Der Vorhang aus Nebel und sprühendem Dunst schloß sich wieder, so rasch, daß Skar sicher war, der einzige gewesen zu sein, der das Tier gesehen hatte. Aber er wußte jetzt, daß es da war, dort drüben, nicht einmal eine Pfeilschußweite entfernt, unsichtbar und lautlos, so, wie es ihn die ganze Zeit über begleitet hatte: Combats Fluch und Wächter, der Hüter des Steines, Wächter, Bewahrer und Vollstrecker in einem. Und Skar wußte ebenso, daß dieses Wesen nicht eher ruhen würde, bis der Frevel, der an der Heiligen Stadt begangen worden war, gesühnt war. »Warum tötest du mich nicht?« flüsterte er. Aber er wußte die Antwort im gleichen Moment, in dem er die Worte aussprach.

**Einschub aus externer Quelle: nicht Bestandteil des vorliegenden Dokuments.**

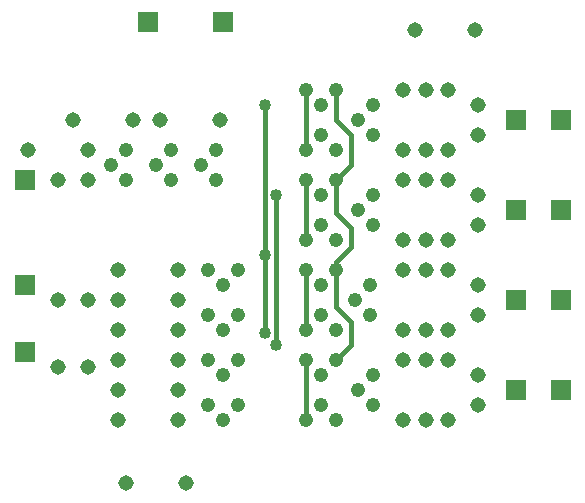
<source format=gtl>
G75*
G70*
%OFA0B0*%
%FSLAX24Y24*%
%IPPOS*%
%LPD*%
%AMOC8*
5,1,8,0,0,1.08239X$1,22.5*
%
%ADD10C,0.0515*%
%ADD11C,0.0476*%
%ADD12R,0.0709X0.0709*%
%ADD13C,0.0400*%
%ADD14C,0.0160*%
D10*
X004600Y002035D03*
X006600Y002035D03*
X006350Y004160D03*
X006350Y005160D03*
X006350Y006160D03*
X006350Y007160D03*
X006350Y008160D03*
X006350Y009160D03*
X004350Y009160D03*
X004350Y008160D03*
X004350Y007160D03*
X003350Y008160D03*
X002350Y008160D03*
X004350Y006160D03*
X004350Y005160D03*
X004350Y004160D03*
X003350Y005910D03*
X002350Y005910D03*
X002350Y012160D03*
X003350Y012160D03*
X003350Y013160D03*
X002850Y014160D03*
X001350Y013160D03*
X004850Y014160D03*
X005725Y014160D03*
X007725Y014160D03*
X013850Y013160D03*
X014600Y013160D03*
X015350Y013160D03*
X016350Y013660D03*
X016350Y014660D03*
X015350Y015160D03*
X014600Y015160D03*
X013850Y015160D03*
X014225Y017160D03*
X016225Y017160D03*
X015350Y012160D03*
X014600Y012160D03*
X013850Y012160D03*
X013850Y010160D03*
X014600Y010160D03*
X015350Y010160D03*
X016350Y010660D03*
X016350Y011660D03*
X015350Y009160D03*
X014600Y009160D03*
X013850Y009160D03*
X013850Y007160D03*
X014600Y007160D03*
X015350Y007160D03*
X016350Y007660D03*
X016350Y008660D03*
X015350Y006160D03*
X014600Y006160D03*
X013850Y006160D03*
X013850Y004160D03*
X014600Y004160D03*
X015350Y004160D03*
X016350Y004660D03*
X016350Y005660D03*
D11*
X012850Y005660D03*
X012350Y005160D03*
X012850Y004660D03*
X011600Y004160D03*
X011100Y004660D03*
X010600Y004160D03*
X011100Y005660D03*
X010600Y006160D03*
X011600Y006160D03*
X011600Y007160D03*
X011100Y007660D03*
X010600Y007160D03*
X011100Y008660D03*
X010600Y009160D03*
X011600Y009160D03*
X011600Y010160D03*
X011100Y010660D03*
X010600Y010160D03*
X011100Y011660D03*
X010600Y012160D03*
X011600Y012160D03*
X011600Y013160D03*
X011100Y013660D03*
X010600Y013160D03*
X011100Y014660D03*
X010600Y015160D03*
X011600Y015160D03*
X012350Y014160D03*
X012850Y013660D03*
X012850Y014660D03*
X012850Y011660D03*
X012350Y011160D03*
X012850Y010660D03*
X012725Y008660D03*
X012225Y008160D03*
X012725Y007660D03*
X008350Y007660D03*
X007850Y007160D03*
X007350Y007660D03*
X007850Y008660D03*
X007350Y009160D03*
X008350Y009160D03*
X007600Y012160D03*
X007100Y012660D03*
X007600Y013160D03*
X006100Y013160D03*
X005600Y012660D03*
X006100Y012160D03*
X004600Y012160D03*
X004100Y012660D03*
X004600Y013160D03*
X007350Y006160D03*
X007850Y005660D03*
X008350Y006160D03*
X008350Y004660D03*
X007850Y004160D03*
X007350Y004660D03*
D12*
X001225Y006410D03*
X001225Y008660D03*
X001225Y012160D03*
X005350Y017410D03*
X007850Y017410D03*
X017600Y014160D03*
X019100Y014160D03*
X019100Y011160D03*
X017600Y011160D03*
X017600Y008160D03*
X019100Y008160D03*
X019100Y005160D03*
X017600Y005160D03*
D13*
X009600Y006660D03*
X009225Y007035D03*
X009225Y009660D03*
X009600Y011660D03*
X009225Y014660D03*
D14*
X009225Y009660D01*
X009225Y007035D01*
X009600Y006660D02*
X009600Y011660D01*
X010600Y012160D02*
X010600Y010160D01*
X010600Y009160D02*
X010600Y007160D01*
X011600Y007910D02*
X011600Y009160D01*
X011600Y009410D01*
X012100Y009910D01*
X012100Y010535D01*
X011600Y011035D01*
X011600Y012160D01*
X012100Y012660D01*
X012100Y013660D01*
X011600Y014160D01*
X011600Y015160D01*
X010600Y015160D02*
X010600Y013160D01*
X011600Y007910D02*
X012100Y007410D01*
X012100Y006660D01*
X011600Y006160D01*
X010600Y006160D02*
X010600Y004160D01*
M02*

</source>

Gowenna sah ihn irritiert an. »Was meinst du?«
Skar schüttelte hastig den Kopf. »Nichts«, murmelte er. »Ich habe nur laut gedacht. Vergiß es.« Er zwang sein Pferd herum, preßte ihm die Schenkel in die Flanken und ritt an Gowennas Seite los. Sein Blick glitt nach Norden, dorthin, wo sich hinter den grauen Felsen des Schattengebirges Elay verbarg. Elay, das Land der Ehrwürdigen Frauen und der Drachen - das Land und die Stadt, die Velas Ziel waren. Er wußte, daß sie noch lebte. Er wußte, daß sie auf ihn warten würde, und diesmal, dachte er entschlossen, diesmal würde er sie nicht warten lassen.
Sie sollte erfahren, was es hieß, die Rache eines Satai herauszufordern.